TEXT PROVIDED:
BEGIN

My Grannie. She was a hard working, creative soul – a country woman who could crochet, sew, cook and garden. For me her meatloaf, creamed corn and English pea salad were legendary. I can make the English pea salad to suit me but have never mastered her meatloaf or creamed corn.
She ate a slice of white onion and slice of tomato with almost every meal and loved ice tea and Mexican food and hamburgers.
After my Grandad died in 1968, my Grannie, who was married very early and had never earned her own living, was left to make her way. She found a little house, got a job in the cafeteria of the local hospital, saved her pennies and crocheted. She crocheted doilies and afghans and doilies and lace collars and doilies and table clothes. I can’t even tell you the number of hours I spent lounging on her bed or sitting in the rocking chair while she crocheted, talking and watching her form stitch after stitch and stopping every once in a while to count.
My Grannie was the ultimate perfectionist (my mother can be, too – wonder what happened to me?). I can remember her making the little loop at the back of a blouse for the button closure over and over because it kept twisting. Never mind that it wouldn't twist once it was buttoned. Her clothes were always as beautiful on the inside as they were on the outside.
I can also remember her making huge table clothes using size 10 or 20 crochet cotton. Every once in a while she would go back and count to make sure everything was copasetic. A loud “Ohhhhhh…” would be followed by her ripping back to the point where she’d made a mistake – even if that was 100 rounds back! I could never understand it – after all, 100 rounds later, if she hadn’t caught it all those times she’d counted, who else would know. “I’d know.” And that was the end of it. Since I’m much more the person who would try to find some justification to overlook such a minor error, I was always at a loss to understand her compulsion.
All of that was to say this.
I’ve started my Skrå-trøyer sweater over. Here’s where I was:
If you check out this post from Stephanie Pearl-McPhee, you’ll have an idea what happened. My math mistake wasn’t in the buying of the yarn but in working out how many stitches I needed.

END

RECORDS SHOWN:
BEGIN

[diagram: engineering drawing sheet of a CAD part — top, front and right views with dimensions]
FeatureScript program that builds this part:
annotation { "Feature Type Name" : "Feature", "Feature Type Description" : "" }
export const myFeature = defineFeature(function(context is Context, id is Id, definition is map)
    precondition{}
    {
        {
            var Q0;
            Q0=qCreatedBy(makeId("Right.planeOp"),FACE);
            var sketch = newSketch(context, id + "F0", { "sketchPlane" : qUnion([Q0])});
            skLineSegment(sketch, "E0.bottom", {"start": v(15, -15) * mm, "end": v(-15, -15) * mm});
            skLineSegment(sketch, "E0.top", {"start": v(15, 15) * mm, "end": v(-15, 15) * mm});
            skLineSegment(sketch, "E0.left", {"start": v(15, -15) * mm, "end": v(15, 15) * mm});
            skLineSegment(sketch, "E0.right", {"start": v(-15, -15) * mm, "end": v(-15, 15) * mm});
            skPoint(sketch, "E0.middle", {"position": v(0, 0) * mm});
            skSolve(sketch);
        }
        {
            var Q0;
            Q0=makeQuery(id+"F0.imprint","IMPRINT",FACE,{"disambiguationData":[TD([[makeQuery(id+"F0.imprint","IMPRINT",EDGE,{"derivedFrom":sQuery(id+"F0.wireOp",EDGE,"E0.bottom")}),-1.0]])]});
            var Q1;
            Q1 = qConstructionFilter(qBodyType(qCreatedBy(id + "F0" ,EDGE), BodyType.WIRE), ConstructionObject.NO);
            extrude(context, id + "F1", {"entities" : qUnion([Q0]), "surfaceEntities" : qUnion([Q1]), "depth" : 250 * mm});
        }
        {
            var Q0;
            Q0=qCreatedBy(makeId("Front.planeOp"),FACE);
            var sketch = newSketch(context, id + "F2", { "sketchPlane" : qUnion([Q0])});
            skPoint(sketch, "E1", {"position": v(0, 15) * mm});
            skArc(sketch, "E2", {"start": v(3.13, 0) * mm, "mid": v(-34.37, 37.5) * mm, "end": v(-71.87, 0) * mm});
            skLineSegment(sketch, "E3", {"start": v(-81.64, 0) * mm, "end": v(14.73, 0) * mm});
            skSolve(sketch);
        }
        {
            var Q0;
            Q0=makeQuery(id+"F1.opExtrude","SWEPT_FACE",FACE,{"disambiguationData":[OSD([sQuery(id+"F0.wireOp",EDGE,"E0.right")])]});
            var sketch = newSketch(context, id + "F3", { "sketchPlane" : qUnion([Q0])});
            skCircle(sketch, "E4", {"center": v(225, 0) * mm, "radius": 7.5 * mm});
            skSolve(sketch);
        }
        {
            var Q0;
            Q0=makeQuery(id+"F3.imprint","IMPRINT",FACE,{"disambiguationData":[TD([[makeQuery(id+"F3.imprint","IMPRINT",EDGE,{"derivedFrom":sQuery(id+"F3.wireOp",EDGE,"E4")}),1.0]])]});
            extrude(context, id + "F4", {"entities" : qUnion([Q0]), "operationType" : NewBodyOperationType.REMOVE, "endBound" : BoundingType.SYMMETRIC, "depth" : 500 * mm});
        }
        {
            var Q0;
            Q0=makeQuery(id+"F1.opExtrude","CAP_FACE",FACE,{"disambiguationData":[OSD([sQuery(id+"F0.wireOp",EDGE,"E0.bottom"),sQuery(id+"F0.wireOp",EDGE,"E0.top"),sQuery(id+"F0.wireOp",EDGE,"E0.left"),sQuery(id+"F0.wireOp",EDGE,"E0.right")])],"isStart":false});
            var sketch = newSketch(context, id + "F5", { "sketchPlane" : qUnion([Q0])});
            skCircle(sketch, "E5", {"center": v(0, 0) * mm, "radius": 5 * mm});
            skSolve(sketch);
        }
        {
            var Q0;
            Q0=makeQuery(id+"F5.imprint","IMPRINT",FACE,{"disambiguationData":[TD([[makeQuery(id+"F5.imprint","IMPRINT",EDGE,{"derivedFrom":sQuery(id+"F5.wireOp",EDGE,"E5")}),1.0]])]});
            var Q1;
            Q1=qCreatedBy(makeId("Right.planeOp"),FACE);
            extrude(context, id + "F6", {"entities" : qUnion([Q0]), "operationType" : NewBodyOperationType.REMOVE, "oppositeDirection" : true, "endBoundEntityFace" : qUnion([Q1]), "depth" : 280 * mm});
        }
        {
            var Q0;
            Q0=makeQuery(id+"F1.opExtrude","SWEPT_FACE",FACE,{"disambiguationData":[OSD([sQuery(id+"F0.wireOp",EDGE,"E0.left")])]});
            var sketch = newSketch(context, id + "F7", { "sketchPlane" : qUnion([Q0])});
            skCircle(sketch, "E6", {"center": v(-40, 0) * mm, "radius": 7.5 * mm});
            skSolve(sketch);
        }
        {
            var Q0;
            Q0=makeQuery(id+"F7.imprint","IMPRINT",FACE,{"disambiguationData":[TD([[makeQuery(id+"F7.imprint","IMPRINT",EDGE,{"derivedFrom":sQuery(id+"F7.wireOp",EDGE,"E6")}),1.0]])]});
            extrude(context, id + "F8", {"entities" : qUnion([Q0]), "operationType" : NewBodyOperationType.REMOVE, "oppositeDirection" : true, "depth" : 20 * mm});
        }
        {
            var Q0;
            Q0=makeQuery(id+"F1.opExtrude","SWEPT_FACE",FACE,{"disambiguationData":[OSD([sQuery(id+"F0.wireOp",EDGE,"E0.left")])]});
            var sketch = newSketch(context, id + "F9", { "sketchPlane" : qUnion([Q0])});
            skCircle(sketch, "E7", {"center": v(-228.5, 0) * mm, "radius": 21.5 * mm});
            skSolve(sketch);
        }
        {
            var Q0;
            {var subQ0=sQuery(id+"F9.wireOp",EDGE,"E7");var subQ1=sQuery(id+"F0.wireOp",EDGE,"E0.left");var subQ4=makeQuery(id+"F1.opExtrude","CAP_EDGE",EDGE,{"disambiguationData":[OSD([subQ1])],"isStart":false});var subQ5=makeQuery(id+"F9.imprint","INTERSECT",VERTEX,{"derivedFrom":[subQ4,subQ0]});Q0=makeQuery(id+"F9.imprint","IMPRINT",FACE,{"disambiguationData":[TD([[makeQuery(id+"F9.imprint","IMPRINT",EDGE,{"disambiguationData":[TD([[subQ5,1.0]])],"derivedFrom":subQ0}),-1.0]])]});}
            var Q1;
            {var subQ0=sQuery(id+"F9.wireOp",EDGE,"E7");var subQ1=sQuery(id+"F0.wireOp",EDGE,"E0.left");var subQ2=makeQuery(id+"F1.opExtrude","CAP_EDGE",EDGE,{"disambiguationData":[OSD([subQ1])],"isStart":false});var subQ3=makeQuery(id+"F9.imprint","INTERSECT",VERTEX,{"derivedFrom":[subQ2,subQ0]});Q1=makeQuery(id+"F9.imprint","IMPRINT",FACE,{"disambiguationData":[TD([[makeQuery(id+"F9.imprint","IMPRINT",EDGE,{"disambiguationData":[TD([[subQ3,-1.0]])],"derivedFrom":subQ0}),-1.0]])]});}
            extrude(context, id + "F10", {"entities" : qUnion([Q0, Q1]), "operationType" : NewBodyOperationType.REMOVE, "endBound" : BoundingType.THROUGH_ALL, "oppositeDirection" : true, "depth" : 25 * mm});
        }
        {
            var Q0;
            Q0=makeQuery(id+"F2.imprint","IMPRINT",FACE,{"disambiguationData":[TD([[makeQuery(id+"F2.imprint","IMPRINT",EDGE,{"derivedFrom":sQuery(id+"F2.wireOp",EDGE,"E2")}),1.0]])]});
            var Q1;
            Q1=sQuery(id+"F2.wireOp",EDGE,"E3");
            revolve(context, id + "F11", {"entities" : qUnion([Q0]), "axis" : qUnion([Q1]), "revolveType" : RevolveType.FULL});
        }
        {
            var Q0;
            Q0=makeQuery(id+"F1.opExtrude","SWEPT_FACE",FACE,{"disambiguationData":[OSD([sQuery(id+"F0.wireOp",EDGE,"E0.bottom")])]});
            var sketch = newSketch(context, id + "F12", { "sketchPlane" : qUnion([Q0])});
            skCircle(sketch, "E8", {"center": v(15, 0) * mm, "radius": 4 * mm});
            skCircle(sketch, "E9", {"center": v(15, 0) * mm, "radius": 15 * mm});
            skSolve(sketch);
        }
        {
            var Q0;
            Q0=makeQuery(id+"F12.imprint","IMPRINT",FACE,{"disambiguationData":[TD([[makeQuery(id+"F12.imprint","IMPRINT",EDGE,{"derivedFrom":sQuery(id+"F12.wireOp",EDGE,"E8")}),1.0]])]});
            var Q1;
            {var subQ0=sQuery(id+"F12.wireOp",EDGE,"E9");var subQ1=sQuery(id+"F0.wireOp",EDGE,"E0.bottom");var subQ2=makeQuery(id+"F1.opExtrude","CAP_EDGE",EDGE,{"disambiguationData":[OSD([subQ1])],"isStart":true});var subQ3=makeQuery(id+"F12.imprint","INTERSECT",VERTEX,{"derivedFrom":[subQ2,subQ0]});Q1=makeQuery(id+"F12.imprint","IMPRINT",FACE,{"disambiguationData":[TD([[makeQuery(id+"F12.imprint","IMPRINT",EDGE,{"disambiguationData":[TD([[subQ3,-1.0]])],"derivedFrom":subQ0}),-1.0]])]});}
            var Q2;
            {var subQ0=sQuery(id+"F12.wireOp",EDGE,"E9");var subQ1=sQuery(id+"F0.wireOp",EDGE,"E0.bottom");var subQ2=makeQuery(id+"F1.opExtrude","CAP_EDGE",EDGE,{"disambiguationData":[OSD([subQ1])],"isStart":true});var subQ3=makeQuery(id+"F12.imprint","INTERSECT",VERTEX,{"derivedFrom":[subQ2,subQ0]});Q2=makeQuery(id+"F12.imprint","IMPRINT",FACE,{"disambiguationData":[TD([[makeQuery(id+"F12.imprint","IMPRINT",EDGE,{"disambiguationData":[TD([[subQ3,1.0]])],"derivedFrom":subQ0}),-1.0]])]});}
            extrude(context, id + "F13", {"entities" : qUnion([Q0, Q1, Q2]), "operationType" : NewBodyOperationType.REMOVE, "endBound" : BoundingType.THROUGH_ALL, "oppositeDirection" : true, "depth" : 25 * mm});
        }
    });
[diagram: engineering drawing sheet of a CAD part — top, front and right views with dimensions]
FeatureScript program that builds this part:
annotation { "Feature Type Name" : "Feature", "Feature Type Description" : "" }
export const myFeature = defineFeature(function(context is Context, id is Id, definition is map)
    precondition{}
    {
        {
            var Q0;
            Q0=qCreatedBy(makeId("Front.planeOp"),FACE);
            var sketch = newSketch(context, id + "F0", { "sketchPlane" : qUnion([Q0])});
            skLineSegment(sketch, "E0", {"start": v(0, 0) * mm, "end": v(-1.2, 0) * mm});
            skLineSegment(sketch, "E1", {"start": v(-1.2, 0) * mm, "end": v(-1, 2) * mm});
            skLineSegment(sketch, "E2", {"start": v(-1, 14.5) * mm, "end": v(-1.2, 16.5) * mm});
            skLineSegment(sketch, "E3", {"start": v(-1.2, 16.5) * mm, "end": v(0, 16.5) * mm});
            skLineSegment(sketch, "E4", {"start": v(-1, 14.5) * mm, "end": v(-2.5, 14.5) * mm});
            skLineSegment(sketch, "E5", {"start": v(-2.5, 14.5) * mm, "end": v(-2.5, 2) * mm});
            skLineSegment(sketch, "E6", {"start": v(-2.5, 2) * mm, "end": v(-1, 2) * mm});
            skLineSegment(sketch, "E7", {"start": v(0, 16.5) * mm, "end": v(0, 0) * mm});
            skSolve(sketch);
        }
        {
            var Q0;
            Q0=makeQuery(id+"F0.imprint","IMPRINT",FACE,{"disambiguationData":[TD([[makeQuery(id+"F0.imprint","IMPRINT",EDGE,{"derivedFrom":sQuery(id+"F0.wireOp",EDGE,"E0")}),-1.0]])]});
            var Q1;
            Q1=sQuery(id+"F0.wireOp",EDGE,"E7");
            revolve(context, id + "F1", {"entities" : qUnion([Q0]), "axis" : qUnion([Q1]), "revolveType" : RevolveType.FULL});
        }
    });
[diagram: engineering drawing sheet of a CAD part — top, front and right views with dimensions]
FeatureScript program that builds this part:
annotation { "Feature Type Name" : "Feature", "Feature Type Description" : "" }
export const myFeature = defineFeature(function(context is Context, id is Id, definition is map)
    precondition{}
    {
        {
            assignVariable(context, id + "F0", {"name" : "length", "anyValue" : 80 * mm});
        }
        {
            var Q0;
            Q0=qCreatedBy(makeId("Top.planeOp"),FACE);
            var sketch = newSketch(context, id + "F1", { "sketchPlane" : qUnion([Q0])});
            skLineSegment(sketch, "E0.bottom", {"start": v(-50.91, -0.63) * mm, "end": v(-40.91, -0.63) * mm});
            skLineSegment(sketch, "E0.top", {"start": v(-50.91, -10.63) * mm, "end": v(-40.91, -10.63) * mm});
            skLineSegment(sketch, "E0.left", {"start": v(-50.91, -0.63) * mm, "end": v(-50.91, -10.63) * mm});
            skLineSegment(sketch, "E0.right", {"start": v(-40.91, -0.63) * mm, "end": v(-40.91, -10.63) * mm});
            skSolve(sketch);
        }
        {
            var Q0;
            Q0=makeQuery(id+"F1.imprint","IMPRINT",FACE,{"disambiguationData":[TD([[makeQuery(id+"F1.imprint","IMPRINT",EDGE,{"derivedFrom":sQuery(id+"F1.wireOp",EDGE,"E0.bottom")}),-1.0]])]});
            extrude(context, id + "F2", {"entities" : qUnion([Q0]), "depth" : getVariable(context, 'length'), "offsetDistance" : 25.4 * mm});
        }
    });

END

TASK 1: In the piece about the writer's Grannie, where did she find work after Grandad died in 1968?
TASK 2: Continue the piece about Grannie and the restarted sweater from its final sentence.

RESULT 1: In the cafeteria of the local hospital.

RESULT 2:
Using the number of stitches I originally cast on would have made a sweater to fit a sumo wrestler. I sort of realized it early on so I decreased by a pattern repeat on the front and back and on I went, thinking I could just steek that little bit. And on I knit.
I got to the armhole where I had to split for the top part of the front and back. You see, up to now, the sweater was on a circular needle and not where I could easily spread it out and check the size. After all, I’d done the math. Well, the split happened and I realized that it was smaller than I’d started with but would still fit an NFL line backer. So I took it in by 2 pattern repeats as I worked up the back and happily knitted on. Ignorance (even willful ignorance) really is bliss, evidently.
I got most of the top back done when I happened to hold it up and realize that it was still going to drape down to my elbows so, in distress, I abandoned it to its basket while I worked on other things such as the Miser’s bag and shawl.
Finally, I plucked up the courage to look at it. I knew all the time in my heart of hearts that I just wouldn’t be happy if I kept knitting with my head in the sand. Alas, the winds of reason have blown away the sands of denial. In my head, I just keep hearing Grannie say, “I’d know.” And I knew.
Therefore, in honor of Grannie, and because I plan to have this sweater until I’m 90 and because, even after all this, I’m still so enamored of this sweater, I started over.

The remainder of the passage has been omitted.